Four of the five “priority areas” for the FTC this year will focus on data-driven marketers.  According to an Advertising Age article, the FTC  priorities include the transparency of marketing information service providers (the FTC calls them “data brokers”), data security, mobile app tracking by retailers and data sharing across country borders.

DMA is working intently to educate the FTC commissioners and staff about the value of data-driven marketing to our economy, the need to protect innovation and our $156 billion industry and the success of nearly five decades of self-regulation based on marketer commitment to the DMA Ethical Business Guidelines which set the standard for our industry and form the public trust with consumers.  We are also working with policy makers in Washington D.C. and Brussels on maintaining the effective Safe Harbor program for sharing consumer data between America and Europe.

What those priority areas don’t include are things that consumers are actually concerned about.   Identity theft is the number one consumer complaint according to the FTC— and there is nothing on the FTC list demonstrating consumer concern about interest-based advertising or the consumer choices provided by marketers and DMA.    Real consumer concerns track with the complaints that DMA handles as part of our Ethical Guidelines enforcement (our annual report is located here.)
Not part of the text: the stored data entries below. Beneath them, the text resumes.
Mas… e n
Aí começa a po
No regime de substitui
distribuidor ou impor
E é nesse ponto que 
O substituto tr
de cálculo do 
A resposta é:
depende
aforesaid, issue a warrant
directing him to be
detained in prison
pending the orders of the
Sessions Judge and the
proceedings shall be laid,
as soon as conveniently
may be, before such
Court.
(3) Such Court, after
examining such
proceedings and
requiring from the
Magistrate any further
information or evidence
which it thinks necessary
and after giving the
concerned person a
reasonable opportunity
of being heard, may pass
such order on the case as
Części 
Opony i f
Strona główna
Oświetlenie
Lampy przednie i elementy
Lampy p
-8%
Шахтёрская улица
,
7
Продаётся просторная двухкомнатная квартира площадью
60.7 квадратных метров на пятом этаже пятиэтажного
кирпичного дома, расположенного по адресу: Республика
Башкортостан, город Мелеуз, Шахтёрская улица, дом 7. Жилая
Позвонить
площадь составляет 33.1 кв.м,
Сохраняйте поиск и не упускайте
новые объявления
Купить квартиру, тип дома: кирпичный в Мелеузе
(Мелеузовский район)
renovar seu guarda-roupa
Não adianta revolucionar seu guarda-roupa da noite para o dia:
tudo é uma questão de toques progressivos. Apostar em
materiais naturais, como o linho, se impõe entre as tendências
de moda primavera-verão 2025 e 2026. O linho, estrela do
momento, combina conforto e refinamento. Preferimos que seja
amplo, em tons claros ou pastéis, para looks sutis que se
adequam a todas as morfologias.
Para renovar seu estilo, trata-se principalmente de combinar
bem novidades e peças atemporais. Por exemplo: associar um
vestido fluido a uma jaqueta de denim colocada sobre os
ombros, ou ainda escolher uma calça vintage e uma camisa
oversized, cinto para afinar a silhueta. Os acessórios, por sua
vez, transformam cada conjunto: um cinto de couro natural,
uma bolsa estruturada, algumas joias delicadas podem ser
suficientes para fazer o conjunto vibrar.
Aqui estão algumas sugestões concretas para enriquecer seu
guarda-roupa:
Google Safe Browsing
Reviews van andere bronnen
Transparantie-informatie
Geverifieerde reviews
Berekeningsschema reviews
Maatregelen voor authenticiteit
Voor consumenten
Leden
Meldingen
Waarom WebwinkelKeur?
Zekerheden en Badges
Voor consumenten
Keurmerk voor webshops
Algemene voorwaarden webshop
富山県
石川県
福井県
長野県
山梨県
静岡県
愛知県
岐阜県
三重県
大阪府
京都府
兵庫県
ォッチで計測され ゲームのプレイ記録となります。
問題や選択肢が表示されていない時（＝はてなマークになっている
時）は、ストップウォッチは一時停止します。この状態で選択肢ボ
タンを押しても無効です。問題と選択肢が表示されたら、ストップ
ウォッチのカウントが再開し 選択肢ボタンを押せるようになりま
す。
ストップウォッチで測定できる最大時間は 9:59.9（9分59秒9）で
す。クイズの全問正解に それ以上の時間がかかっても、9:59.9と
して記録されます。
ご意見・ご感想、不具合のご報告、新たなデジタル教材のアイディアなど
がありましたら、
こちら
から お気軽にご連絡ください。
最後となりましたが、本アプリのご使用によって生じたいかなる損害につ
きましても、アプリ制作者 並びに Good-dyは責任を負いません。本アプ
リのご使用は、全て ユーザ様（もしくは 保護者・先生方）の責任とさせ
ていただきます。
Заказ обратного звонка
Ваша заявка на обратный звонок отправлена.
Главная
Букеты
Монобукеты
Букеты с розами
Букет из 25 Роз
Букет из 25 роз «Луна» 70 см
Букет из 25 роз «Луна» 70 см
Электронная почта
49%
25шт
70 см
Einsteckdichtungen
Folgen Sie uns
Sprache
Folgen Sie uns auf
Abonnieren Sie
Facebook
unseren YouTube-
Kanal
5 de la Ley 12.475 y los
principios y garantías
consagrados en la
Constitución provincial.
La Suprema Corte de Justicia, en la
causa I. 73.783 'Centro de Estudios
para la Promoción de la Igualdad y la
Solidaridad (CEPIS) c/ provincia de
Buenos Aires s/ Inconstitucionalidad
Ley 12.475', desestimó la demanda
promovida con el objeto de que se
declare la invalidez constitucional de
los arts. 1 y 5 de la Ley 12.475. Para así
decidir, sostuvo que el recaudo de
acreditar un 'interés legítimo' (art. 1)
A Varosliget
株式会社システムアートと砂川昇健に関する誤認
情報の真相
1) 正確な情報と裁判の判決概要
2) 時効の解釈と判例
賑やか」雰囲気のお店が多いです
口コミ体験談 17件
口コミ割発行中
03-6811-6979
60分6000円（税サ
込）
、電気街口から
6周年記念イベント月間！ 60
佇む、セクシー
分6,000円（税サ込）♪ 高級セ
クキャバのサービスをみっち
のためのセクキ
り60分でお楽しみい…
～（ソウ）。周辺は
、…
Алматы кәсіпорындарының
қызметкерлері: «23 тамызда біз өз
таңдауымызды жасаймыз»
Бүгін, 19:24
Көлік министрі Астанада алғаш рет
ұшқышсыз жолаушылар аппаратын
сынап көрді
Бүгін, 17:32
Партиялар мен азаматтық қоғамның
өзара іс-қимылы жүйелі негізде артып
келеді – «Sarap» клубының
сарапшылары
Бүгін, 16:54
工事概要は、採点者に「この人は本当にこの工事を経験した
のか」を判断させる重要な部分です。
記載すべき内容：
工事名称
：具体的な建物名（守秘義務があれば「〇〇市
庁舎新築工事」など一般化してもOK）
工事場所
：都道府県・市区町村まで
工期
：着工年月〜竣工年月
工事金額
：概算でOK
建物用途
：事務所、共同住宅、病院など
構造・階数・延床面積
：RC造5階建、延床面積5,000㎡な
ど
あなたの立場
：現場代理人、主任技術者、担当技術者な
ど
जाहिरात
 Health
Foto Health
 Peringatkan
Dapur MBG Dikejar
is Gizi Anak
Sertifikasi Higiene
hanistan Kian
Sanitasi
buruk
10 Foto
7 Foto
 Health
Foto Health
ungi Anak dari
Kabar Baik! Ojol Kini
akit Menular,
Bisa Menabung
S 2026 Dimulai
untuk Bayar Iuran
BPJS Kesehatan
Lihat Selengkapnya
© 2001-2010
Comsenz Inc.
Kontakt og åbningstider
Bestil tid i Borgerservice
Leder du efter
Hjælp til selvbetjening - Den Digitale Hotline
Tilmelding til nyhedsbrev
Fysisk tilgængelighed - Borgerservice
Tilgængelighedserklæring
Here’s what you can do to help DMA protect our society’s beloved data-driven lifestyle and make our industry stronger:

  1. Review the DMA Ethical Guidelines and make sure that your implementation to these standards is above any question – be transparent and clear in all communications with consumers, and respect their preferences for content and channels.  Tell DMA what you are doing and we can feature your best practices with other marketers.
  2. Share the Consumer Help Services from DMA with your consumer audiences.    Let them know to exercise their choice when it comes to marketing offers.  Most consumers, once educated, choose relevant advertising over generic advertising.
  3. Take data stewardship seriously, and train your team in data governance and privacy.
  4. Understand the DMA advocacy agenda, based on the Five Fundamentals for the Future.  Get active in DMA legislative coalitions and help us set the record straight about the value of our industry to consumers and the economy.